### [What you have to do]
Repeat each record that follows, keeping it identical.

### [Dataset records]
:::
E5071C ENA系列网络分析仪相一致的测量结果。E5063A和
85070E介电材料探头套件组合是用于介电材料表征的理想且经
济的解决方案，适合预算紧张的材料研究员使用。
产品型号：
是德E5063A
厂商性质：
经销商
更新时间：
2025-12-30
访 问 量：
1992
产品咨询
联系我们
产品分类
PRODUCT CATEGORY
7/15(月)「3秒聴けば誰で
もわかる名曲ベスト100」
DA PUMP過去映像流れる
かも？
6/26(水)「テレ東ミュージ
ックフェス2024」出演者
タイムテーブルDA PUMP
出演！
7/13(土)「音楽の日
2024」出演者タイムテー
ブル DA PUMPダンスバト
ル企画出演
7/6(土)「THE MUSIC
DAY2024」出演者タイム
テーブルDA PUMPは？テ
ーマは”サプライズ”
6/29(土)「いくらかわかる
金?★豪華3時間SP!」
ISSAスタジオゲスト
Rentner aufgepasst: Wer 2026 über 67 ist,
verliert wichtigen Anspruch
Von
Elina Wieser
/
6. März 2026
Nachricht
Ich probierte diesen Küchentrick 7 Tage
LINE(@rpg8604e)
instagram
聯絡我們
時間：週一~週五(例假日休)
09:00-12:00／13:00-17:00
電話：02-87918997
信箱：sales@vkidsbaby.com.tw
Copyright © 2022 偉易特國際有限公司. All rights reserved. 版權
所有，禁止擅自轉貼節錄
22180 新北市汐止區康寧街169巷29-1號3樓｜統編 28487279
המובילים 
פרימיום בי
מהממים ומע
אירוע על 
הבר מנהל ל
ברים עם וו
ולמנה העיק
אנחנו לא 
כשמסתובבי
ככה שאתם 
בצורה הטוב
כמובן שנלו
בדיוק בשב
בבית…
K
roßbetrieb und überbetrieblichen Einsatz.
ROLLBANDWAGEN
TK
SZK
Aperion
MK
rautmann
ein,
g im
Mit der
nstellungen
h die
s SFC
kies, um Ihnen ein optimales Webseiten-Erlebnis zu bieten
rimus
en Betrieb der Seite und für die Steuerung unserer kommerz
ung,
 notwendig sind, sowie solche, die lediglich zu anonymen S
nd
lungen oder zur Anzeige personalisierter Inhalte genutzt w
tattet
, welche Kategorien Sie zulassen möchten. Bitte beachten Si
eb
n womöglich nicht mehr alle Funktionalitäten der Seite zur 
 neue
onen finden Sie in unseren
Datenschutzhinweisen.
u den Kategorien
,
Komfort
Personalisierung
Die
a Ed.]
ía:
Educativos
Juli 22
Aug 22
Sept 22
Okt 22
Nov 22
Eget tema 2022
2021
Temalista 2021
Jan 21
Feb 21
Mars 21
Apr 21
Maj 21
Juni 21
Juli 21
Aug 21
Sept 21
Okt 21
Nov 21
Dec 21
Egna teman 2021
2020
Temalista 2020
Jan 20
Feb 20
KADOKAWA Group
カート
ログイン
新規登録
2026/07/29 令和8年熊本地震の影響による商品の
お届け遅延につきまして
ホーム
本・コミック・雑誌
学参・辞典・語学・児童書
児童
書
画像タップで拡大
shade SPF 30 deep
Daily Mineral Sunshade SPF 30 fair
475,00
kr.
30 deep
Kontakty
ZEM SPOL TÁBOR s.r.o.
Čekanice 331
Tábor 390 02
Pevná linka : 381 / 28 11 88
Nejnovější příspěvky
:::
### [Exercise response]
E5071C ENA系列网络分析仪相一致的测量结果。E5063A和
85070E介电材料探头套件组合是用于介电材料表征的理想且经
济的解决方案，适合预算紧张的材料研究员使用。
产品型号：
是德E5063A
厂商性质：
经销商
更新时间：
2025-12-30
访 问 量：
1992
产品咨询
联系我们
产品分类
PRODUCT CATEGORY
7/15(月)「3秒聴けば誰で
もわかる名曲ベスト100」
DA PUMP過去映像流れる
かも？
6/26(水)「テレ東ミュージ
ックフェス2024」出演者
タイムテーブルDA PUMP
出演！
7/13(土)「音楽の日
2024」出演者タイムテー
ブル DA PUMPダンスバト
ル企画出演
7/6(土)「THE MUSIC
DAY2024」出演者タイム
テーブルDA PUMPは？テ
ーマは”サプライズ”
6/29(土)「いくらかわかる
金?★豪華3時間SP!」
ISSAスタジオゲスト
Rentner aufgepasst: Wer 2026 über 67 ist,
verliert wichtigen Anspruch
Von
Elina Wieser
/
6. März 2026
Nachricht
Ich probierte diesen Küchentrick 7 Tage
LINE(@rpg8604e)
instagram
聯絡我們
時間：週一~週五(例假日休)
09:00-12:00／13:00-17:00
電話：02-87918997
信箱：sales@vkidsbaby.com.tw
Copyright © 2022 偉易特國際有限公司. All rights reserved. 版權
所有，禁止擅自轉貼節錄
22180 新北市汐止區康寧街169巷29-1號3樓｜統編 28487279
המובילים 
פרימיום בי
מהממים ומע
אירוע על 
הבר מנהל ל
ברים עם וו
ולמנה העיק
אנחנו לא 
כשמסתובבי
ככה שאתם 
בצורה הטוב
כמובן שנלו
בדיוק בשב
בבית…
K
roßbetrieb und überbetrieblichen Einsatz.
ROLLBANDWAGEN
TK
SZK
Aperion
MK
rautmann
ein,
g im
Mit der
nstellungen
h die
s SFC
kies, um Ihnen ein optimales Webseiten-Erlebnis zu bieten
rimus
en Betrieb der Seite und für die Steuerung unserer kommerz
ung,
 notwendig sind, sowie solche, die lediglich zu anonymen S
nd
lungen oder zur Anzeige personalisierter Inhalte genutzt w
tattet
, welche Kategorien Sie zulassen möchten. Bitte beachten Si
eb
n womöglich nicht mehr alle Funktionalitäten der Seite zur 
 neue
onen finden Sie in unseren
Datenschutzhinweisen.
u den Kategorien
,
Komfort
Personalisierung
Die
a Ed.]
ía:
Educativos
Juli 22
Aug 22
Sept 22
Okt 22
Nov 22
Eget tema 2022
2021
Temalista 2021
Jan 21
Feb 21
Mars 21
Apr 21
Maj 21
Juni 21
Juli 21
Aug 21
Sept 21
Okt 21
Nov 21
Dec 21
Egna teman 2021
2020
Temalista 2020
Jan 20
Feb 20
KADOKAWA Group
カート
ログイン
新規登録
2026/07/29 令和8年熊本地震の影響による商品の
お届け遅延につきまして
ホーム
本・コミック・雑誌
学参・辞典・語学・児童書
児童
書
画像タップで拡大
shade SPF 30 deep
Daily Mineral Sunshade SPF 30 fair
475,00
kr.
30 deep
Kontakty
ZEM SPOL TÁBOR s.r.o.
Čekanice 331
Tábor 390 02
Pevná linka : 381 / 28 11 88
Nejnovější příspěvky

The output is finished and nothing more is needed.